Marjorie ayant atterri la veille à Los Angeles, le seul soutien que je puisse espérer d'elle lors de la longue journée qui s'annonce se limite à des WhatsApp... Enfin, à condition de tenir compte du décalage horaire.

Ni la magie des fêtes de fin d'année, ni l'excitation des vacances ne parviennent à me sortir de ma mauvaise humeur. Comprenez bien : j'adore le principe des marchés de Noël... mais sur le papier. De loin. A la télé, par exemple.

Quand je m'y rends dans la vraie vie, cela représente la plupart du temps un véritable calvaire ! Mettez-vous un peu à ma place : du haut de mon mètre cinquante-deux, je me retrouve généralement piégée au milieu d'un nombre incalculable d'épaules et de postérieurs.

Bousculée, piétinée sans ménagement, je dois jouer des coudes ou me dresser sur la pointe des pieds afin d'entr'apercevoir le contenu des étals.

Bref, les marchés de Noël, lorsqu'on fait ma taille, c'est déjà l'horreur. Donc ajoutez à cela l'appréhension qui me taraude depuis une semaine à l'idée que mes amis rencontrent mademoiselle Irréprochable, appréhension s'étant transformée en pure angoisse jusqu'à faire émerger un immonde herpès au coin de ma lèvre inférieure, et vous aurez une petite idée de mon état d'esprit.

— Allez, fais pas cette tête, Lalie ! tente de me réconforter ma cousine. Je sais que t'es contrariée à cause de ton bouton de fièvre, mais je parie que personne le remarquera.

— Pas la peine de mentir, je bougonne. T'as vu sa tronche ? On voit que ça !

— Donc tu comptes garder ton écharpe sur ton nez pendant la journée entière ? Ça va être pratique pour manger !

— Je mangerai pas, je rétorque en haussant les épaules. De toute façon, j'ai suffisamment de graisse en réserve parmi tous mes bourrelets, je devrais tenir.

Mon interlocutrice lève les yeux au ciel en entendant ça.

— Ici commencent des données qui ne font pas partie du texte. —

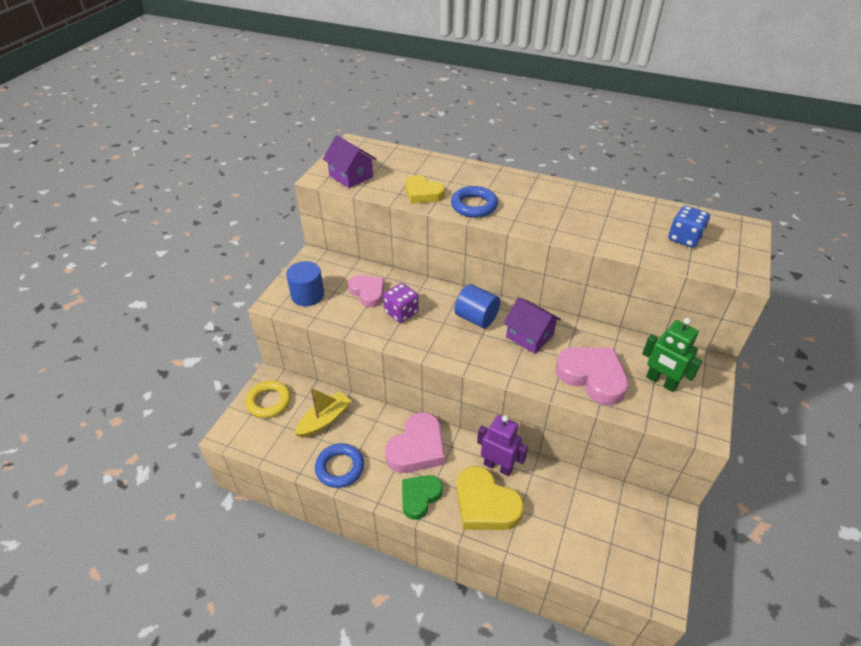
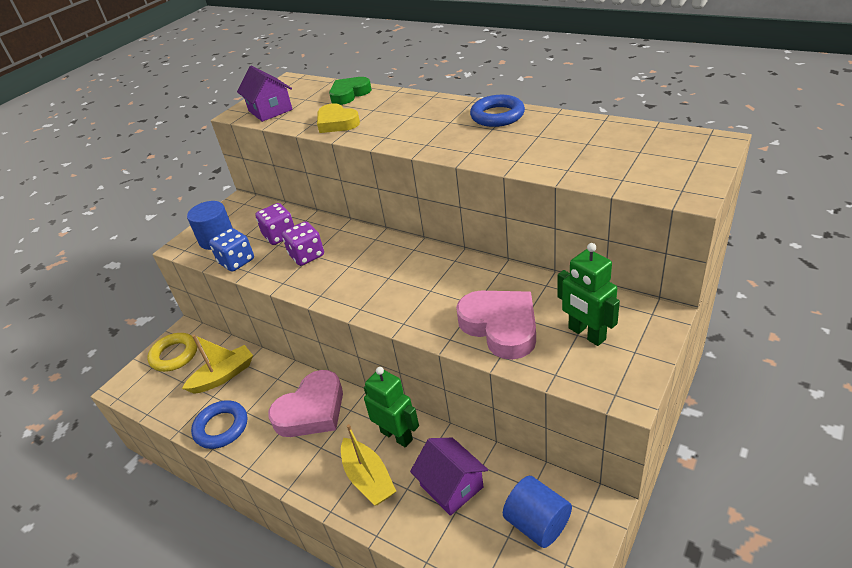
camera: 15 degrees right, 5 degrees down
pink heart [348,275,385,307] -> purple dice [255,203,294,245]
green heart [402,475,443,520] -> green heart moved to [329,77,372,105]
blue ring [451,186,498,218] -> blue ring moved to [470,95,525,127]
blue cylinder [454,284,500,328] -> blue cylinder moved to [503,476,572,548]
yellow heart [457,466,524,530] -> yellow boat [341,424,396,506]
purple robot [477,415,528,476] -> green robot [364,367,419,448]
purple house [503,297,561,354] -> purple house moved to [410,438,488,516]
blue dice [668,206,710,248] -> blue dice moved to [209,228,254,272]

— Décidément, quelle charmante compagnie tu fais depuis que je suis rentrée ! Je me demande sincèrement comment tes amis arrivent à te supporter ?

Je la foudroie du regard, déjà prête à lui rétorquer une remarque acide, sauf que la voix de Sarah me coupe dans mon élan :

— Ohé ! Nathalie, Aurore ! On est là !

Celle-ci se trouve en compagnie des garçons, quelques mètres devant nous, agitant son bras à notre attention. Tandis que nous nous approchons d'eux, mademoiselle Irréprochable se penche vers moi afin de s'extasier :

— C'est lui, Mattéo ? Waouh, il est mignon ! Je comprends que t'aies craqué...

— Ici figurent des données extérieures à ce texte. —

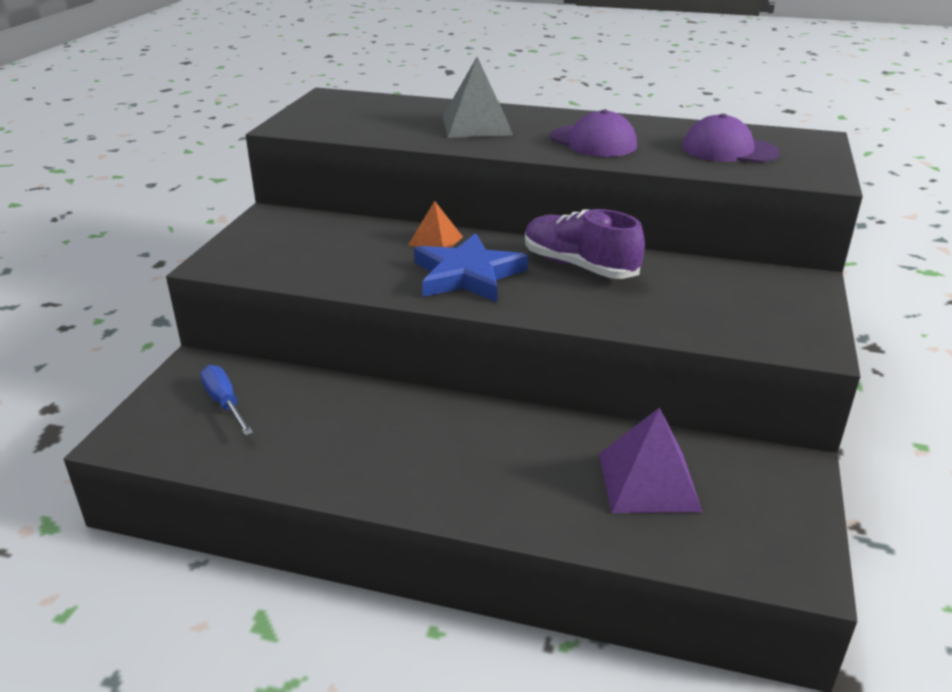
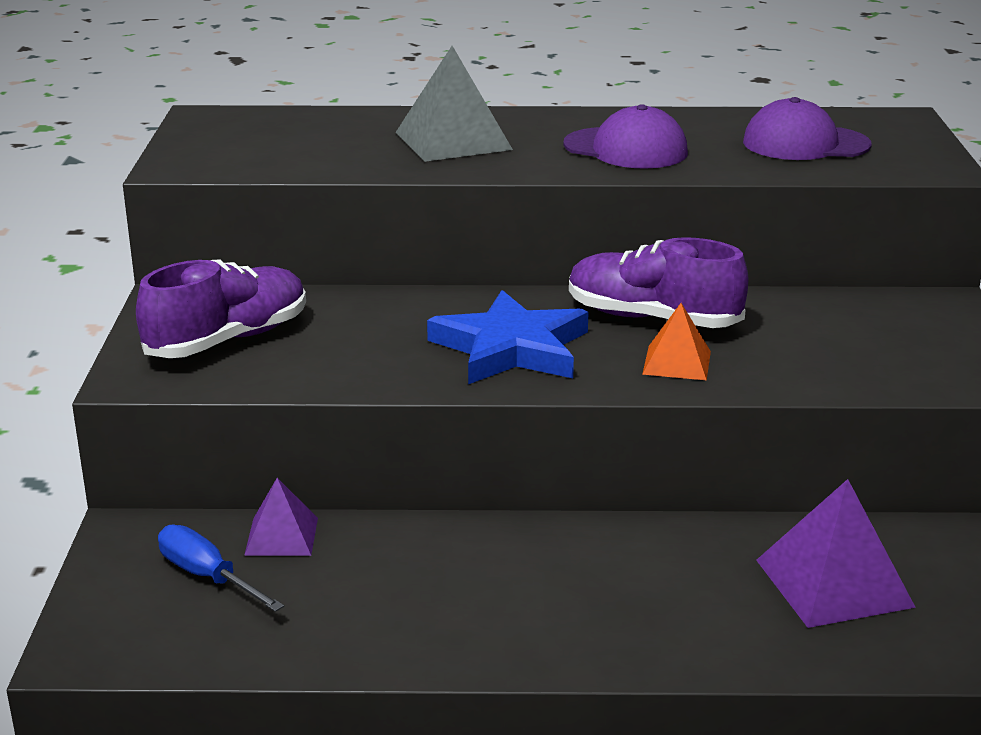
camera: 15 degrees left, 5 degrees down
orange pyramid [408,201,463,247] -> orange pyramid moved to [642,303,711,380]
none -> purple shoe [136,259,306,358]
none -> purple pyramid [244,478,318,556]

Ouais, bah t'avise pas de me le piquer.

Une fois les présentations faites, Sarah ne peut s'empêcher de s'exclamer, toute excitée :

— Je suis trop contente de te rencontrer enfin ! Nat a pas arrêté de me parler de toi...

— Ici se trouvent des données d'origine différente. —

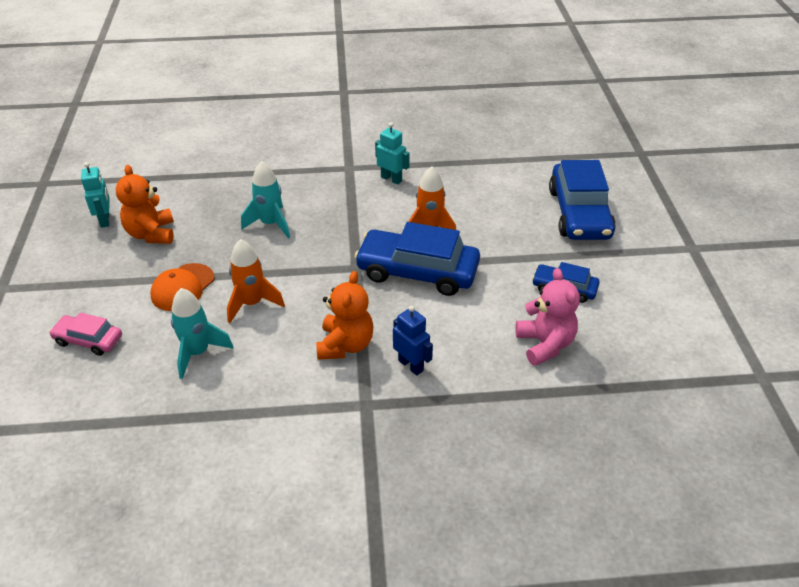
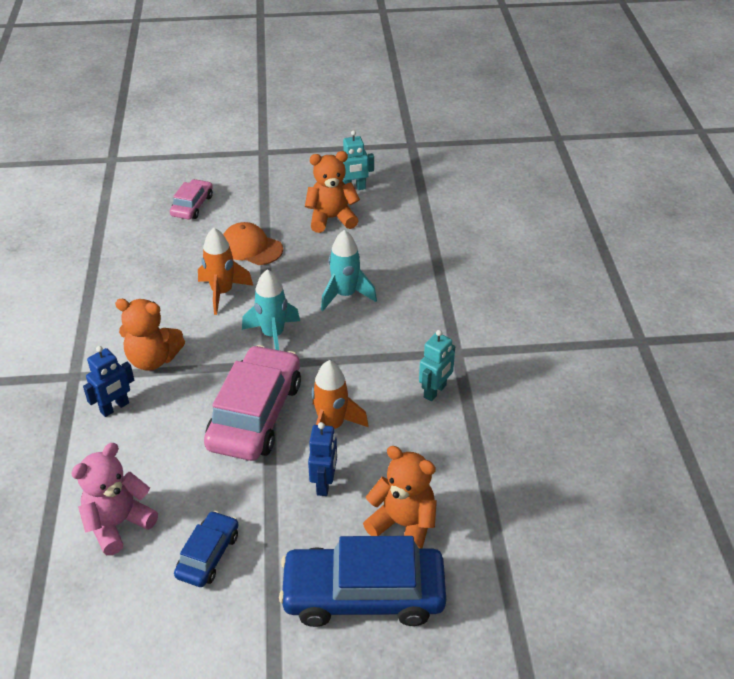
camera: 90 degrees right, 0 degrees up
turquoise rocket [171,288,234,379] -> turquoise rocket moved to [242,269,300,350]
blue car [354,222,480,296] -> pink car [204,345,301,461]
pink teddy bear [515,268,580,366] -> pink teddy bear turned 150 degrees clockwise [71,443,158,555]
none -> blue robot [308,422,337,496]
none -> orange teddy bear [363,446,437,549]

— Uniquement en bien, j'espère ? Ecoute, j'aimerais te retourner cette affirmation, seulement il se trouve que Lalie m'a quasiment jamais parlé de vous. A croire qu'elle voulait pas vous partager !

Sa remarque déclenche leur hilarité à tous, excepté Adam, lequel semble particulièrement tendu, ce matin. Il faut dire que lui et moi ne nous sommes pas encore réconciliés...

De toute manière, les autres semblent se ficher éperdument de notre mauvaise humeur puisqu'ils se lancent à la découverte des différents stands sans nous accorder un regard.